We also believe that there is also a bug which means that there’s a million-to-one chance that a completely covered large body part will somehow get missed - and in the immortal words of Terry Pratchett: “Million to one chances come up nine times out of every ten.” :wink:

Overwhelmingly, yes, provided that you are really completely covering the body part - as MichaelIgnotus points out there must not be any “gaps” (as, for example, happens with Arthron launcher arms).

Then there is the idle animation - the target actually keeps moving in slow motion as the shot is fired, which has a noticeable impact with long burst weapons (like the heavy machine gun). This is intended behavior to make the “snapshot” useful.

Also, with Rage Burst (Heavy Lvl7 skill) the target will often recoil from the first impact and slightly change position.

Finally, it can happen sometimes that the ‘hit box’ of an obstacle is slightly bigger than the obstacle itself (particularly some irregularly shaped obstacles like rock outcroppings).

Are you sure, that 50% is chance to hit inside the circle, but not the point on that circle? As I understand, when UnstableVoltage explain that system, 50% is chance to hit exactly circle. And chance to hit outer circle and center point are equal and near null

UV clarified in some other post that the 50% chance was calculated for the outer edge of the inner circle, not the centre.
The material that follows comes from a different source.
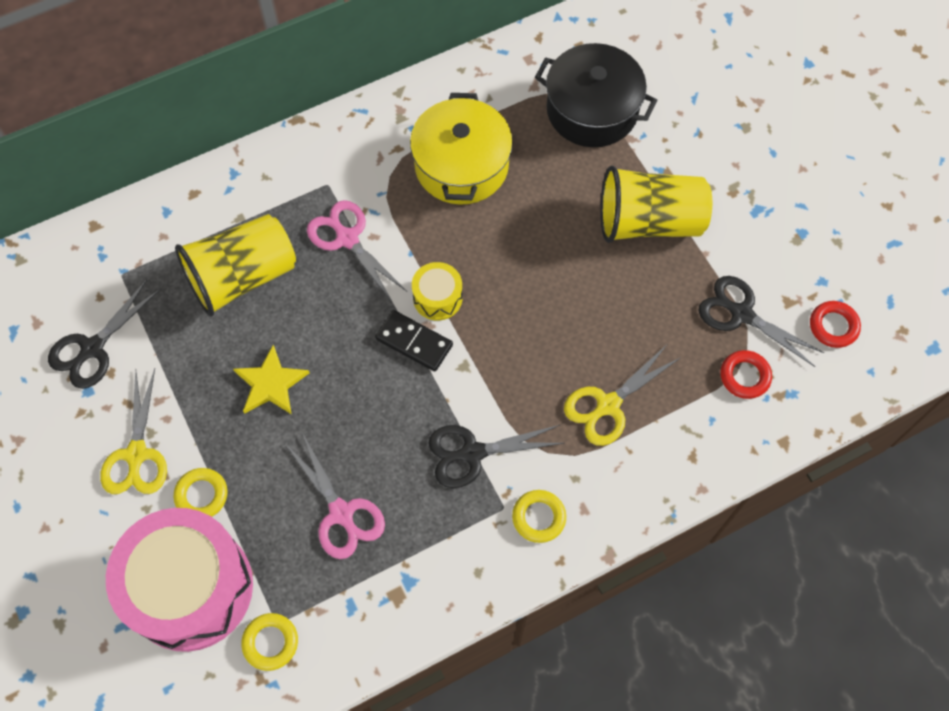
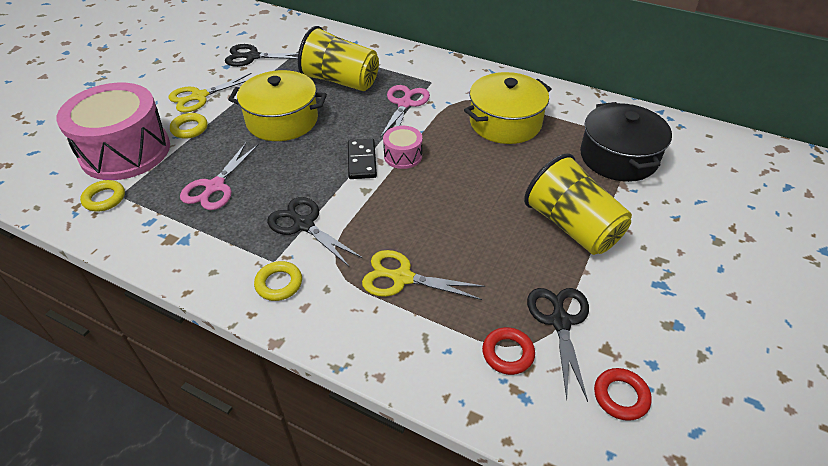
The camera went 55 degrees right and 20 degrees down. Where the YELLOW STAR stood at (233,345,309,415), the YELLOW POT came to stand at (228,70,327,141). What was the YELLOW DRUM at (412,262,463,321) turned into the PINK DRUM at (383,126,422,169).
So you have a 50% chance that each shot will distribute somewhere around the halfway-point of the radius of the outer circle (ie. the outer edge of the inner circle) - but it is still only a 50-50 chance, not a guarantee that 50% of your shots will land there.

I think most of the others have covered what the mechanics are here, but just wanted to add something. In a previous build I can’t remember which tbh, you could take a second shot while Crabbies were slow mo-ing putting their sheild back in place after recoiling from first shot. I really enjoyed that element, and not sure why it was removed.
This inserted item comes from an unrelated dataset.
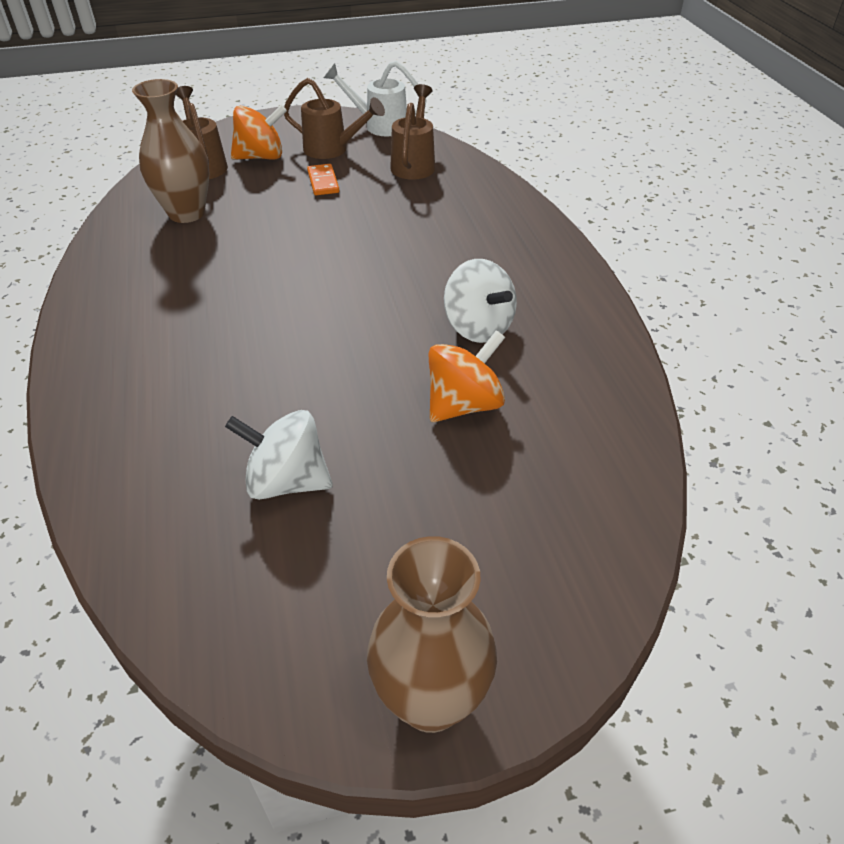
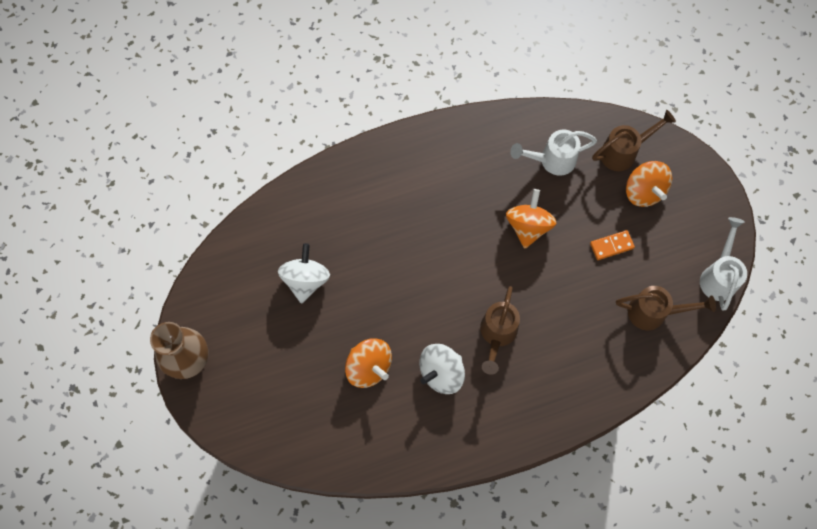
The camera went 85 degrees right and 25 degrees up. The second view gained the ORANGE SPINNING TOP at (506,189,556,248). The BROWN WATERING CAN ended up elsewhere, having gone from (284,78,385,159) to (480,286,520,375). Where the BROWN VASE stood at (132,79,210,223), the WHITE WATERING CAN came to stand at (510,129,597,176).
Yeah, there is no-roll against the target. The system distributes bullets along the UI using bell-curve - meaning bullets are less likely to land in the exact centre, and and the extreme outer circle. Because if that, centering aim at the body part you want to hit the most, is not always the best way to do it.

About 50% should land within inner circle, and about 50% should land within outer circle - it is not guaranteed to happen though.

When enemy hit, he moves, which means he can cover soft spots with armored path, or weave out of the way, so in burst shot not every bullet will have the same chance to hit.

Whenever you use snapshot, or manual shot this system works the same. However, snapshot locks to enemies centre of mass - as he moves the aim will adjust even in the middle of the burst shot. Manual aim on the other hand aims at the point in space - so if enemy moves out of the way the aim will not adjust to compensate. So depending on distance, enemy type and weapon used snapshot or manual shot might be more desirable to use.

That’s interesting. I’ve almost never used the snapshot option feeling it was inferior in all situations.